For slurm, Lambda’s offering is a more recent addition, and the onboarding process was fraught with issues. The initial setup process was cumbersome: ssh keys were not correctly provisioned on the cluster, the default home directory was not shared across nodes by default, requiring data to be moved manually. New user account creation is a headache, requiring workarounds like unsetting environment variables (XDG_DATA_HOME) to function correctly.
To their credit, once these initial hurdles were overcome, the cluster’s performance was strong. We observed expected allreduce, allgather and alltoall bandwidth on nccl-tests and were able to achieve full MFU on an example torchtitan training workloads. Lambda also provides some useful, albeit hard to find, tooling. For example, a welcome message (which was invisible in some SSH clients like Cursor or VSCode) contained custom instructions for a grafana-access command to quickly view performance metrics.
Lambda’s approach to reliability on the slurm cluster included a custom dcgm-status script, which can be run on-demand:
The script is also scheduled to run on a regular cadence in a low-priority, “preemptible” partition:
Source: our Lambda test cluster
Source: our Lambda test cluster
We were impressed by Lambda’s commitment to developing comprehensive active and passive health checks, and believe that they are well on their way to improving reliability challenges, and building the battle scars necessary to run NVL72 rack-scale systems at scale.
With that said, some of the access issues we encountered point to broader operational challenges at Lambda. Their cloud console (though not our cluster) experienced outages during our brief testing window.
Internally, there appears to be a general degree of disorganization. When asked about a true “cloud console” experience, Lambda acknowledged that the team’s background is primarily in traditional HPC cluster deployment, not building scalable, self-service cloud infrastructure. We encourage Lambda to truly focus on the cloud experience going forward as they simplify their portfolio and focus on their mslurm and mk8s offerings.
On the positive side, Lambda is actively working on improving its platform based on our feedback.
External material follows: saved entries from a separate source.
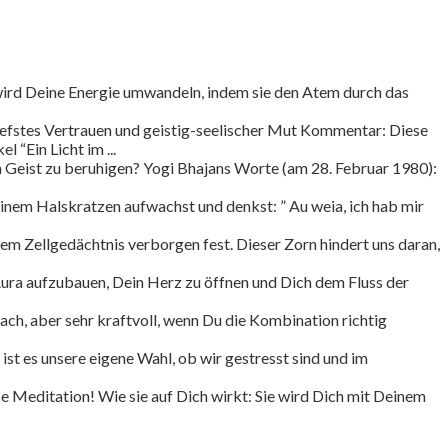
wird Deine Energie umwandeln, indem sie den Atem durch das
efstes Vertrauen und geistig-seelischer Mut Kommentar: Diese
 “Ein Licht im ...
n Geist zu beruhigen? Yogi Bhajans Worte (am 28. Februar 1980):
m Halskratzen aufwachst und denkst: ” Au weia, ich hab mir
rem Zellgedächtnis verborgen fest. Dieser Zorn hindert uns daran,
Aura aufzubauen, Dein Herz zu öffnen und Dich dem Fluss der
fach, aber sehr kraftvoll, wenn Du die Kombination richtig
st es unsere eigene Wahl, ob wir gestresst sind und im
e Meditation! Wie sie auf Dich wirkt: Sie wird Dich mit Deinem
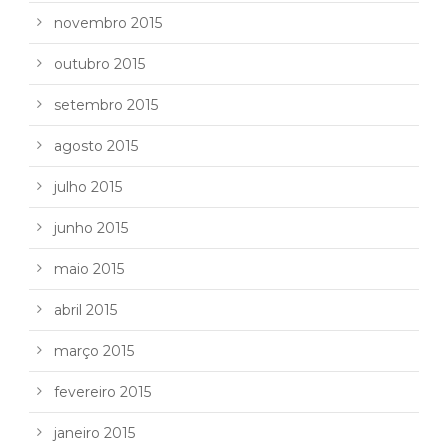
novembro 2015
outubro 2015
setembro 2015
agosto 2015
julho 2015
junho 2015
maio 2015
abril 2015
março 2015
fevereiro 2015
janeiro 2015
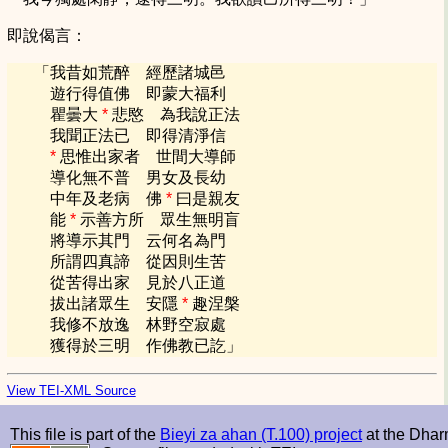
即說偈言：
「
我昔如荒醉 經歷諸城邑
遊行得值佛 即蒙大福利
瞿曇大
*
悲愍 為我說正法
我聞正法已 即得清淨信
*
思惟出家者 世間大導師
導化無不普 男女及長幼
中年及老病 佛
*
曰是親友
能
*
示善方所 眾生無明盲
將導示其門 云何名為門
所謂四真諦 從因則生苦
從苦得出家 見於八正道
拔出諸眾生 安隱
*
趣涅槃
我修不放逸 林野空寂處
獲得於三明 作佛教已訖
」
View TEI-XML Source
This file is part of the
Bieyi za ahan (T.100) project
at the Dhar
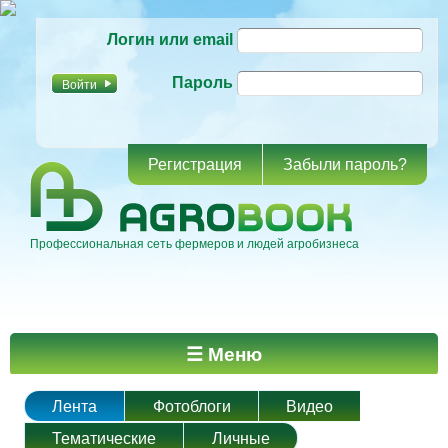
Перейти к
Логин или email
основному
содержанию
Пароль
Регистрация
Забыли пароль?
Профессиональная сеть фермеров и людей агробизнеса
Главное меню
☰ Меню
Лента
Фотоблоги
Видео
Тематические
Личные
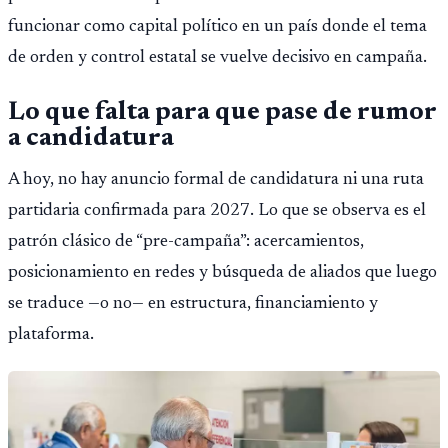
funcionar como capital político en un país donde el tema
de orden y control estatal se vuelve decisivo en campaña.
Lo que falta para que pase de rumor
a candidatura
A hoy, no hay anuncio formal de candidatura ni una ruta
partidaria confirmada para 2027. Lo que se observa es el
patrón clásico de “pre-campaña”: acercamientos,
posicionamiento en redes y búsqueda de aliados que luego
se traduce —o no— en estructura, financiamiento y
plataforma.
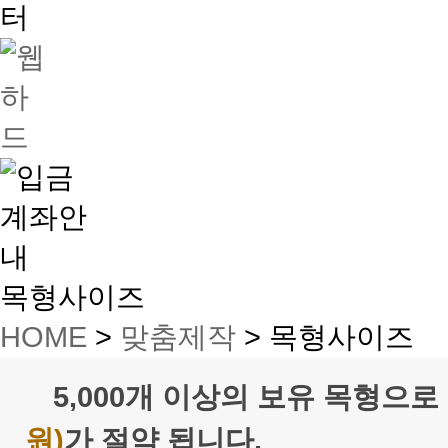
목형사이즈
HOME
>
맞춤제작
>
목형사이즈
5,000개 이상의 보유 목형으
원)
가 절약
됩니다.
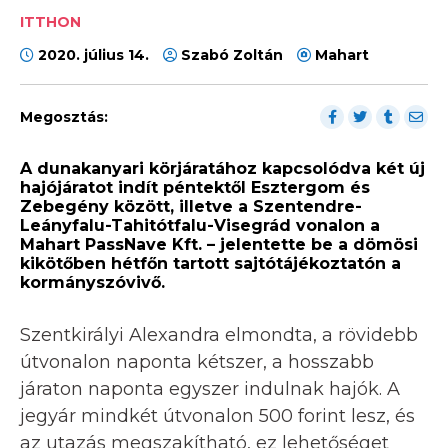
ITTHON
2020. július 14.
Szabó Zoltán
Mahart
Megosztás:
A dunakanyari körjáratához kapcsolódva két új
hajójáratot indít péntektől Esztergom és
Zebegény között, illetve a Szentendre-
Leányfalu-Tahitótfalu-Visegrád vonalon a
Mahart PassNave Kft. – jelentette be a dömösi
kikötőben hétfőn tartott sajtótájékoztatón a
kormányszóvivő.
Szentkirályi Alexandra elmondta, a rövidebb
útvonalon naponta kétszer, a hosszabb
járaton naponta egyszer indulnak hajók. A
jegyár mindkét útvonalon 500 forint lesz, és
az utazás megszakítható, ez lehetőséget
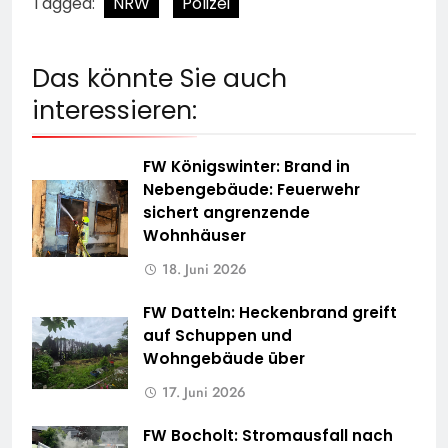
Tagged:
NRW
Polizei
Das könnte Sie auch
interessieren:
FW Königswinter: Brand in
Nebengebäude: Feuerwehr
sichert angrenzende
Wohnhäuser
18. Juni 2026
FW Datteln: Heckenbrand greift
auf Schuppen und
Wohngebäude über
17. Juni 2026
FW Bocholt: Stromausfall nach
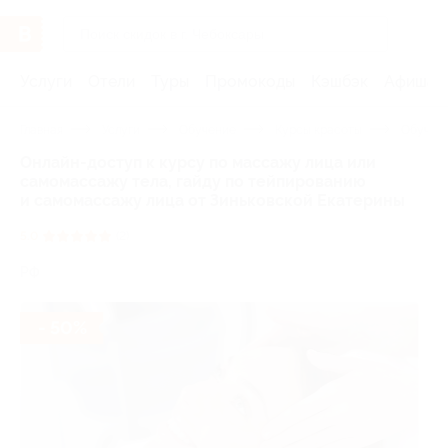
Услуги
Отели
Туры
Промокоды
Кэшбэк
Афиша 
Главная
Услуги
Обучение
Курсы красоты
Обучен
Онлайн-доступ к курсу по массажу лица или
самомассажу тела, гайду по тейпированию
и самомассажу лица от Зиньковской Екатерины
5.0
(2)
РФ
- 50%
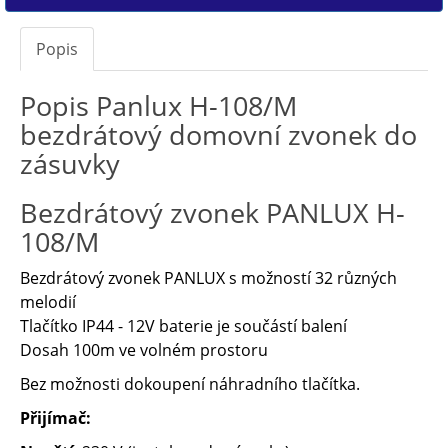
Popis
Popis Panlux H-108/M
bezdrátový domovní zvonek do
zásuvky
Bezdrátový zvonek PANLUX H-
108/M
Bezdrátový zvonek PANLUX s možností 32 různých
melodií
Tlačítko IP44 - 12V baterie je součástí balení
Dosah 100m ve volném prostoru
Bez možnosti dokoupení náhradního tlačítka.
Přijímač:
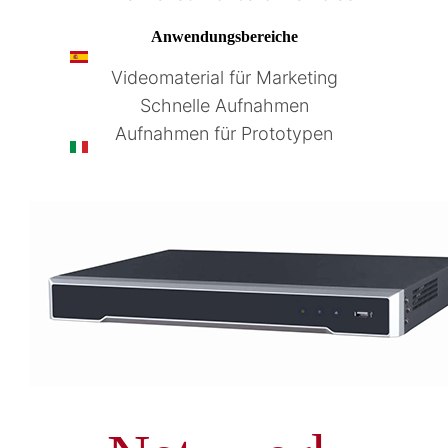
Anwendungsbereiche
ES
Videomaterial für Marketing
Schnelle Aufnahmen
Aufnahmen für Prototypen
IT
FR
EN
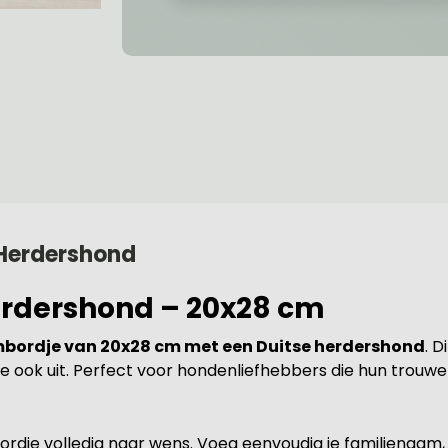
Herdershond
rdershond – 20x28 cm
bordje van 20x28 cm met een Duitse herdershond
. D
dje ook uit. Perfect voor hondenliefhebbers die hun trouw
dje volledig naar wens. Voeg eenvoudig je familienaam, 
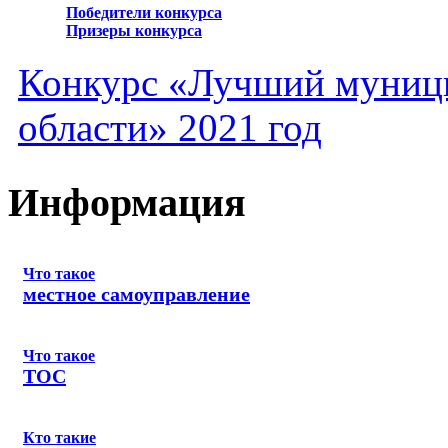
Победители конкурса
Призеры конкурса
Конкурс «Лучший муниц
области» 2021 год
Информация
Что такое
местное самоуправление
Что такое
ТОС
Кто такие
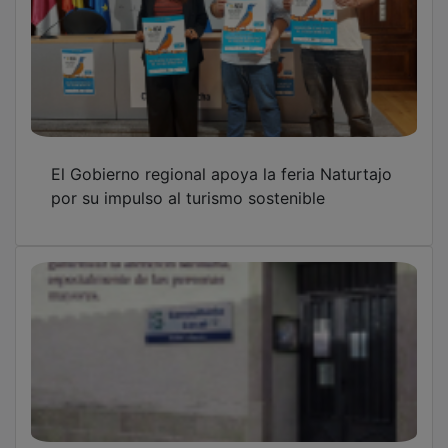
El Gobierno regional apoya la feria Naturtajo
por su impulso al turismo sostenible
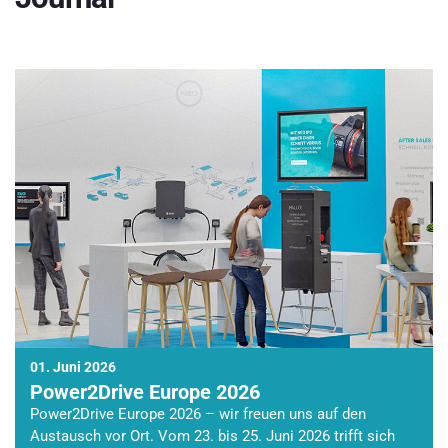
01. Juni 2026
Power2Drive Europe 2026
Power2Drive Europe 2026 – wir freuen uns auf den
Austausch vor Ort. Vom 23. bis 25. Juni 2026 trifft sich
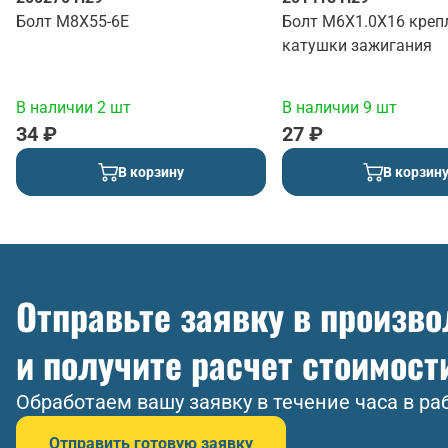
Болт М8Х55-6Е
Болт М6Х1.0Х16 креп
катушки зажигания
В наличии 2 шт
В наличии 9 шт
34 ₽
27 ₽
В корзину
В корзин
Отправьте заявку в произв
и получите расчет стоимост
Обработаем вашу заявку в течение часа в ра
Отправить готовую заявку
They have a compliance team addressing SOC 2 Type II requirements for individual sites, and are working to implement both SHARP and InfiniBand security keys for multi-tenant isolation, following recent Nvidia recommendations (and, likely, the onboarding of Nvidia as a customer with a $1.5B contract). Their storage offerings primarily focus on VAST, with future S3-compatible offerings currently in development.
Overall, Lambda is a strong provider with deep hardware expertise, massive capacity, and big plans for the future. However, their public cloud product feels immature, and engaging with the team feels chaotic. We encourage Lambda to continue to work on translating their HPC hardware prowess into a stable, easy-to-use, and reliable cloud service.